## REQUIREMENT
Search the records below for the string "using", and report each line that contains it.

## PROVIDED RECORDS
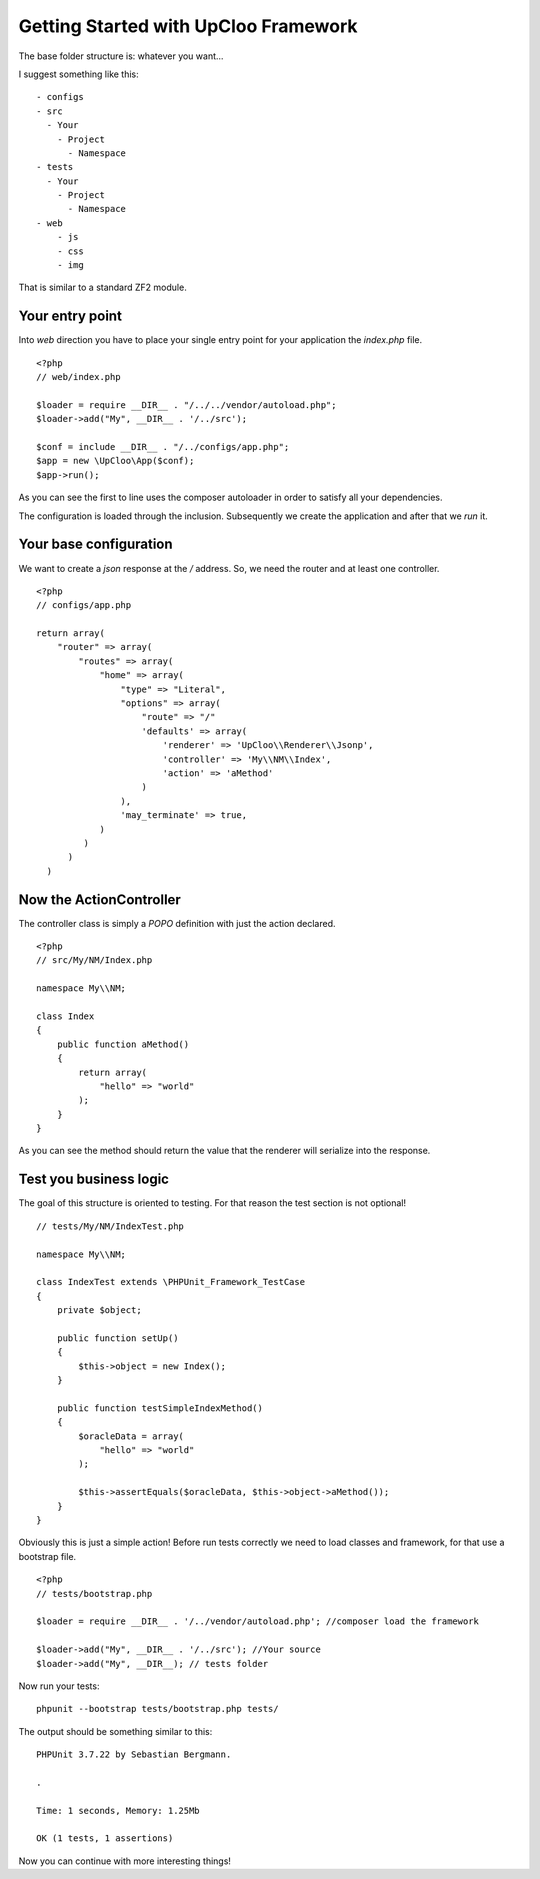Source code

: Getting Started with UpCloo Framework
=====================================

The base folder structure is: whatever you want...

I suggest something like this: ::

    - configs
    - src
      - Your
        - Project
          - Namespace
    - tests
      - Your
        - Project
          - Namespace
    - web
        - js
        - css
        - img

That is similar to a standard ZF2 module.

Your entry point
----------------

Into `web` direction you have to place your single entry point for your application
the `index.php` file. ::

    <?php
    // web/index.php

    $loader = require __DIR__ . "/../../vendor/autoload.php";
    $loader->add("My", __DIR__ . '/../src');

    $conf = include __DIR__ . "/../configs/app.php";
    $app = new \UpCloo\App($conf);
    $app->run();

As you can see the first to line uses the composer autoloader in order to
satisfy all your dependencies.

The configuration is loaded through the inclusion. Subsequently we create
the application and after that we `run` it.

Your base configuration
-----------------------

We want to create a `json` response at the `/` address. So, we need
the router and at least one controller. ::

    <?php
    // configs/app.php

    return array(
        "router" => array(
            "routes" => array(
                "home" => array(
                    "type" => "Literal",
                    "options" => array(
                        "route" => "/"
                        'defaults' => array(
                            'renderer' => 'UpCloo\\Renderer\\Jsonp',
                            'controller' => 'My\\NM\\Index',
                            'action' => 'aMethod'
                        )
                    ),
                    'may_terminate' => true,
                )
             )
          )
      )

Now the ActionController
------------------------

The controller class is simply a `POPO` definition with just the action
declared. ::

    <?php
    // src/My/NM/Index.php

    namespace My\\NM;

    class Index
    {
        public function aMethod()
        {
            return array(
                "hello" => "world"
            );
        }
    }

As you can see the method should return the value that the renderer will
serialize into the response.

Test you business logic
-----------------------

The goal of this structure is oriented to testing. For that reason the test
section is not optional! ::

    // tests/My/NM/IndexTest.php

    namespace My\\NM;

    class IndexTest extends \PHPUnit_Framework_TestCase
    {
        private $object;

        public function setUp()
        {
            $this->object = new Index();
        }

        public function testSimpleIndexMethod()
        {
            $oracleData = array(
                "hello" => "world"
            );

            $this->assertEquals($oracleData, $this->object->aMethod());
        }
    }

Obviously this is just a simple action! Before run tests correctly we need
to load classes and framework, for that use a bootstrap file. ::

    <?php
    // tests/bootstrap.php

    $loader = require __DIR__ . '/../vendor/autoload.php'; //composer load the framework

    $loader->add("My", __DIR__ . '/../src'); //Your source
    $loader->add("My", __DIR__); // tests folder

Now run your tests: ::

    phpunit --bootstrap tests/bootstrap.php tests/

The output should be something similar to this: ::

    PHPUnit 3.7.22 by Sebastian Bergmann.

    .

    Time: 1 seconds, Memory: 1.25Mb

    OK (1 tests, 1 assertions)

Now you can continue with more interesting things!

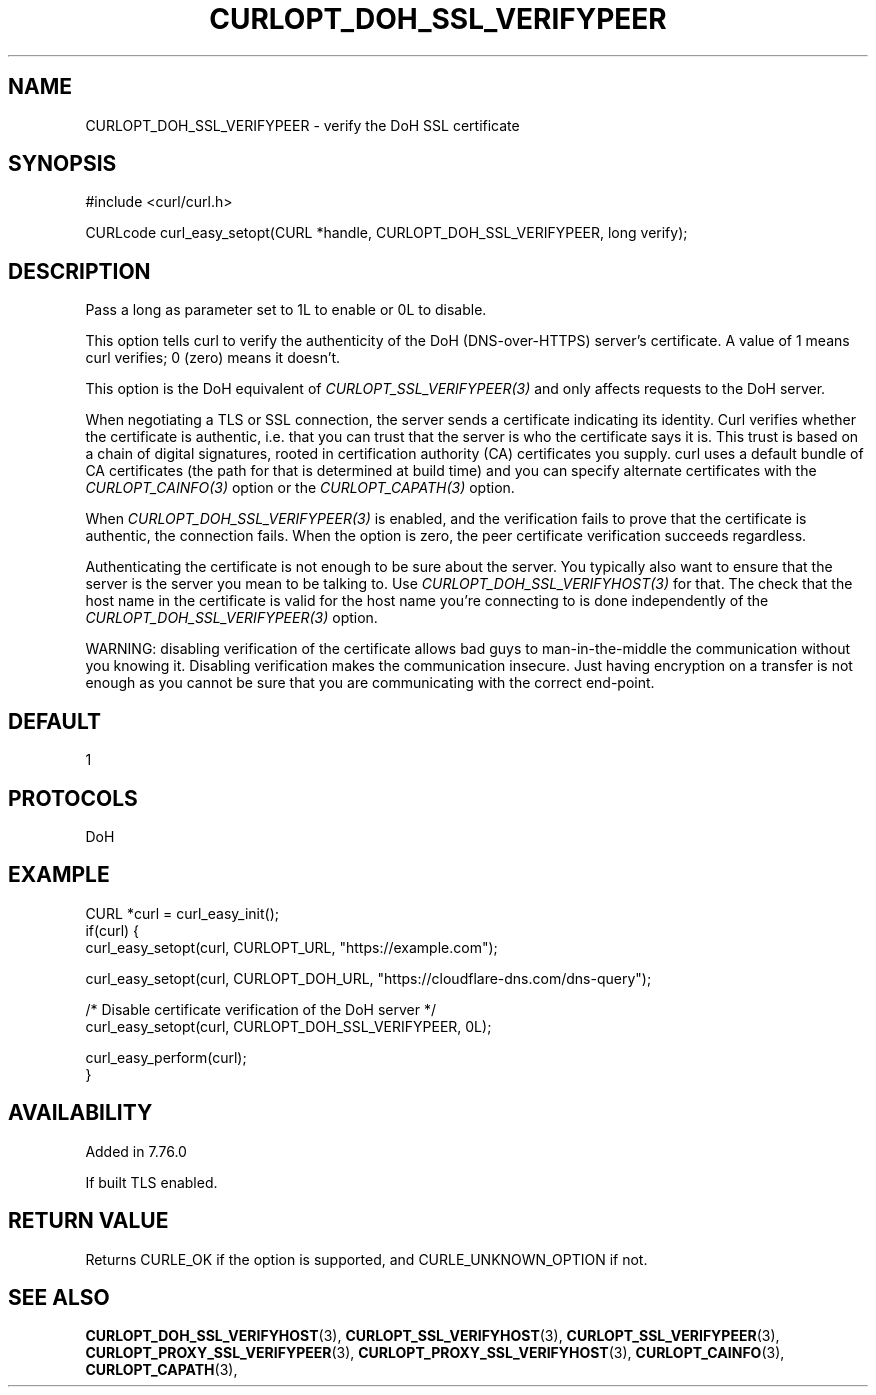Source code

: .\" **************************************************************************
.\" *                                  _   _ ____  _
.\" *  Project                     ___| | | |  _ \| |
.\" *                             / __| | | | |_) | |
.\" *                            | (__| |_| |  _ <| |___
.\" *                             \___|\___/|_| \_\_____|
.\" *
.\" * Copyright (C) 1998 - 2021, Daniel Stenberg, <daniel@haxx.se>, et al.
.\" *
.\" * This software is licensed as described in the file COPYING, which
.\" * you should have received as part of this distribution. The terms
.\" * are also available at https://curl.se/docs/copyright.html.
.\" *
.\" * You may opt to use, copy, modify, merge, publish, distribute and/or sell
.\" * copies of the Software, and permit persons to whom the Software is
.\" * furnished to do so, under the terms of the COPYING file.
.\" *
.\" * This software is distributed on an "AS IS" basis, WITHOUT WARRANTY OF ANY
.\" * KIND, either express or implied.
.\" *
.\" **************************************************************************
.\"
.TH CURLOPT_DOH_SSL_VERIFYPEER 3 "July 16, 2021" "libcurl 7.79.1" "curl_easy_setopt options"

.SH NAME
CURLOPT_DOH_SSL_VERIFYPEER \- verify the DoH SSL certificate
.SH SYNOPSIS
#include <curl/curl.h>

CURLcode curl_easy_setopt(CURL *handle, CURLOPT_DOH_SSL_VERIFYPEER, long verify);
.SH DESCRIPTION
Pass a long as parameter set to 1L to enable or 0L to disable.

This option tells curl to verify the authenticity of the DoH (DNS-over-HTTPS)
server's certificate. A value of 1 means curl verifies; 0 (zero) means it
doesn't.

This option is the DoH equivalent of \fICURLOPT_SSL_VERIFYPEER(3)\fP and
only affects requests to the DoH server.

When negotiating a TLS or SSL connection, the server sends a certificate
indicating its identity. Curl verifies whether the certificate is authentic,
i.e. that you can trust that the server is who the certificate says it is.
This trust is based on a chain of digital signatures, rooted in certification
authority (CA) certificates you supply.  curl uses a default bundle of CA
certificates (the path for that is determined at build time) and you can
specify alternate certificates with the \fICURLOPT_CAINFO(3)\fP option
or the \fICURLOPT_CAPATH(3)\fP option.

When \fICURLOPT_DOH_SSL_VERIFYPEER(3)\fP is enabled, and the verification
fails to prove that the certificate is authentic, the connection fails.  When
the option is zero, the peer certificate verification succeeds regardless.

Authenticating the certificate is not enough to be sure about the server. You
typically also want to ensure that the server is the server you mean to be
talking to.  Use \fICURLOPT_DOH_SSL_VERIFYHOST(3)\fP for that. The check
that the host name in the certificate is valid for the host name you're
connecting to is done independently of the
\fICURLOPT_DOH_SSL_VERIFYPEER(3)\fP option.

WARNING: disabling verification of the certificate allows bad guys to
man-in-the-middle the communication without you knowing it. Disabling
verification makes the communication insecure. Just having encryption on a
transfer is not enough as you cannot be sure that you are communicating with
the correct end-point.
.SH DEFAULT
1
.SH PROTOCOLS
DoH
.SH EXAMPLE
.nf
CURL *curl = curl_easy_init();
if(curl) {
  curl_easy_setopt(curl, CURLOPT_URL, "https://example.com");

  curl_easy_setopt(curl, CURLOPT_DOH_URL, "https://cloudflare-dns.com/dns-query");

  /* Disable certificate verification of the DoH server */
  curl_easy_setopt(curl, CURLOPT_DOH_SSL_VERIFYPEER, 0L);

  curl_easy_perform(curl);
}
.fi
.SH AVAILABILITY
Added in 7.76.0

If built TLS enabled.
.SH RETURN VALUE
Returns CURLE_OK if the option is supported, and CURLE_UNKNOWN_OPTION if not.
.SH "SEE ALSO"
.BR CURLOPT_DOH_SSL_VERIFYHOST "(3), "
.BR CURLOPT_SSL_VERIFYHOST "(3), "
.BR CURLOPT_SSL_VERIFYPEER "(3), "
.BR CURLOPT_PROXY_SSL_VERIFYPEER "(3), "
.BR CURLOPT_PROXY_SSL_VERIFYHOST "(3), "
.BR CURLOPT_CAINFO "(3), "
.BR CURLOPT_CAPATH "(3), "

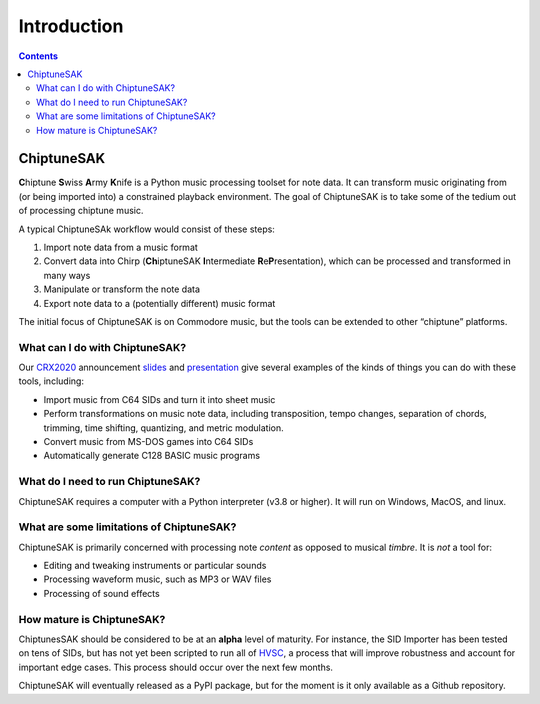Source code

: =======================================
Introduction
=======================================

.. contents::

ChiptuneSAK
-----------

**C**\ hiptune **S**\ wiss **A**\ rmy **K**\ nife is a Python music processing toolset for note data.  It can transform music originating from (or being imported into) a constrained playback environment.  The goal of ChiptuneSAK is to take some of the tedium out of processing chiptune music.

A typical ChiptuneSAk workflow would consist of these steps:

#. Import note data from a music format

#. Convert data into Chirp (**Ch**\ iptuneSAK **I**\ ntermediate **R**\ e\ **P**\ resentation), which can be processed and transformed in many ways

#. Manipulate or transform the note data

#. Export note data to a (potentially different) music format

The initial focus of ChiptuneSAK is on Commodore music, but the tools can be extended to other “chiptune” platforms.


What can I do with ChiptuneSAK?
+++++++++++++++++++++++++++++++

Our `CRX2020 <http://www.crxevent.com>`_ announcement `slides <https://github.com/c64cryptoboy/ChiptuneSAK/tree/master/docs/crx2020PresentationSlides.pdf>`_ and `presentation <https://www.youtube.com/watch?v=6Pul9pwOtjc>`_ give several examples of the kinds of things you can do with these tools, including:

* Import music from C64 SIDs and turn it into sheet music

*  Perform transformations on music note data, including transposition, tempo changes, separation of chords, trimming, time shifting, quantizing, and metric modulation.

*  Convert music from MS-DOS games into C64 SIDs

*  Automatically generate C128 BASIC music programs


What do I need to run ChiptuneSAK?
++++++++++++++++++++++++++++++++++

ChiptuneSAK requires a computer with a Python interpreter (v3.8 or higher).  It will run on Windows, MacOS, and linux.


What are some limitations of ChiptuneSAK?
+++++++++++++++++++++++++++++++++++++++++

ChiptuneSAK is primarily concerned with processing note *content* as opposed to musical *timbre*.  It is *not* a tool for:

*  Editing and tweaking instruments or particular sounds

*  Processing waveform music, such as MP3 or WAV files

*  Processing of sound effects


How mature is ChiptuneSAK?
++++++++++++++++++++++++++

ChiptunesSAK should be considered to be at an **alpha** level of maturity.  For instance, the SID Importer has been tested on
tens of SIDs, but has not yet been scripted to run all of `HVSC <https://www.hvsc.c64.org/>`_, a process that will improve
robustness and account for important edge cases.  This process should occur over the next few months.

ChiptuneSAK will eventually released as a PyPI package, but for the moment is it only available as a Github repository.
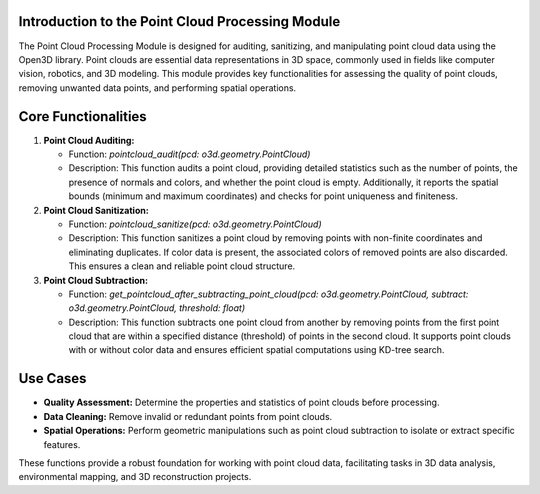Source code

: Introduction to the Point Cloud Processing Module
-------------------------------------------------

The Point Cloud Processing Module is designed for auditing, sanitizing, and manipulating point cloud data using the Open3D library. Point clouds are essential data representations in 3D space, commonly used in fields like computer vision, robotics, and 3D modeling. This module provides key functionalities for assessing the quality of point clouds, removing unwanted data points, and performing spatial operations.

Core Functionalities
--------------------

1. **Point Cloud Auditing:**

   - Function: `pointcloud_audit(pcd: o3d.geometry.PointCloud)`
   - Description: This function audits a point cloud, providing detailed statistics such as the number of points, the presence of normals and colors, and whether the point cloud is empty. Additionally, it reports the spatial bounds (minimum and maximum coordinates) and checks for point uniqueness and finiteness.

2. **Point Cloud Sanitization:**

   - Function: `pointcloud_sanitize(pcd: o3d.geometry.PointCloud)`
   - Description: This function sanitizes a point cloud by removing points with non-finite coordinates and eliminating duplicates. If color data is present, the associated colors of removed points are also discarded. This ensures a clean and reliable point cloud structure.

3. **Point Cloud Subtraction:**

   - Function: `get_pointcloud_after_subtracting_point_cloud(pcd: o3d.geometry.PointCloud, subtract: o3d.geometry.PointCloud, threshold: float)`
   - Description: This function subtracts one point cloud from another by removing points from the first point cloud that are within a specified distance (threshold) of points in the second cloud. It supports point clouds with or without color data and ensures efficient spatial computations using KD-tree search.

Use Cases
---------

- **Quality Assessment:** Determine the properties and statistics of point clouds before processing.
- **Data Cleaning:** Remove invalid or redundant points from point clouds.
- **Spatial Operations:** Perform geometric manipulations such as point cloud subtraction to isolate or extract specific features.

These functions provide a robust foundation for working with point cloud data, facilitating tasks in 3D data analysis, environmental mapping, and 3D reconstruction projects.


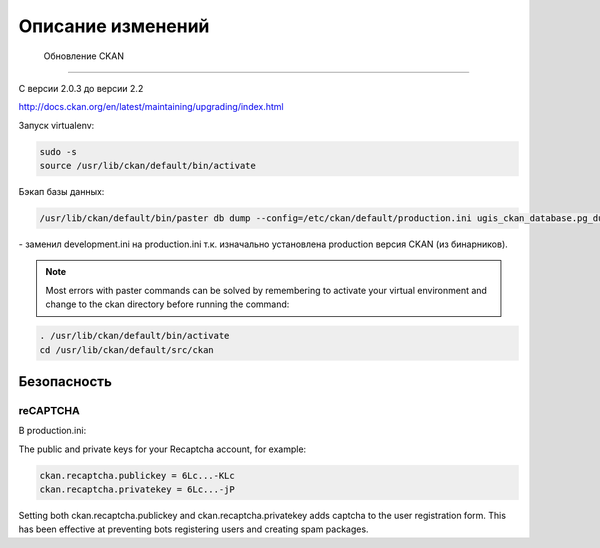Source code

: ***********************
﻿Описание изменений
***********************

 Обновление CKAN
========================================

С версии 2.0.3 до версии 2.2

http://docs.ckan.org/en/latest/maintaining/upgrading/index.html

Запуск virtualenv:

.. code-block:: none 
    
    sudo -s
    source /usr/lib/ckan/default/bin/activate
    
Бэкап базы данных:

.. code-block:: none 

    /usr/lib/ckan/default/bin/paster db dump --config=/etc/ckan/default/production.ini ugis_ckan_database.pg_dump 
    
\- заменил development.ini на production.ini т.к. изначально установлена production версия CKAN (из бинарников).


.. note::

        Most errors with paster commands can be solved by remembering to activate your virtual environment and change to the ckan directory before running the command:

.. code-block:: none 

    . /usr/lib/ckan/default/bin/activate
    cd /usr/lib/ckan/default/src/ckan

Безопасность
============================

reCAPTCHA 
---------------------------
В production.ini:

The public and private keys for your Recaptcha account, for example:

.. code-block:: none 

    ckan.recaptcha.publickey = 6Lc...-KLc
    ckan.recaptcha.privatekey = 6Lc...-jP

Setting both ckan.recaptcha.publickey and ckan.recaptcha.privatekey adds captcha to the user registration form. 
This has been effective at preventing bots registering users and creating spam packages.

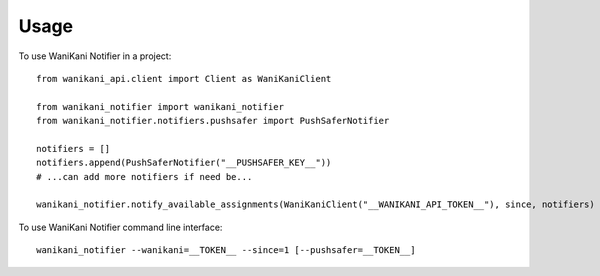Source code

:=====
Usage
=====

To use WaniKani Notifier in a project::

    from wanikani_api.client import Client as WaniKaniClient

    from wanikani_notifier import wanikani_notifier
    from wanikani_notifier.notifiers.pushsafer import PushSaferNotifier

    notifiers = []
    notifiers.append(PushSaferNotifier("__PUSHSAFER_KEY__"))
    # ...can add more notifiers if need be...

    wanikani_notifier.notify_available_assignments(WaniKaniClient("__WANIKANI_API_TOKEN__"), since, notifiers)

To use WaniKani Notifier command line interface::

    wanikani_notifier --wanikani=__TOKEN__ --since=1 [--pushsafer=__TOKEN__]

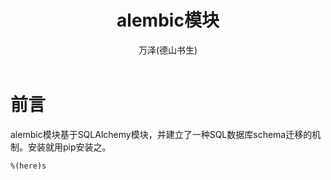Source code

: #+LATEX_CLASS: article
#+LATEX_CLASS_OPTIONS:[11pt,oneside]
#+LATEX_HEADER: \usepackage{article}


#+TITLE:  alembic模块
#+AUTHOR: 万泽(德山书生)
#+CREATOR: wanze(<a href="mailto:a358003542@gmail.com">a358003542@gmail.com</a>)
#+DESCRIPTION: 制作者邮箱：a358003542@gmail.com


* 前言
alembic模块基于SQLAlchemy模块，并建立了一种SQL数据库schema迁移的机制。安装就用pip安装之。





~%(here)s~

## PROBLEM SOLUTION
The Point Cloud Processing Module is designed for auditing, sanitizing, and manipulating point cloud data using the Open3D library. Point clouds are essential data representations in 3D space, commonly used in fields like computer vision, robotics, and 3D modeling. This module provides key functionalities for assessing the quality of point clouds, removing unwanted data points, and performing spatial operations.
   - Description: This function subtracts one point cloud from another by removing points from the first point cloud that are within a specified distance (threshold) of points in the second cloud. It supports point clouds with or without color data and ensures efficient spatial computations using KD-tree search.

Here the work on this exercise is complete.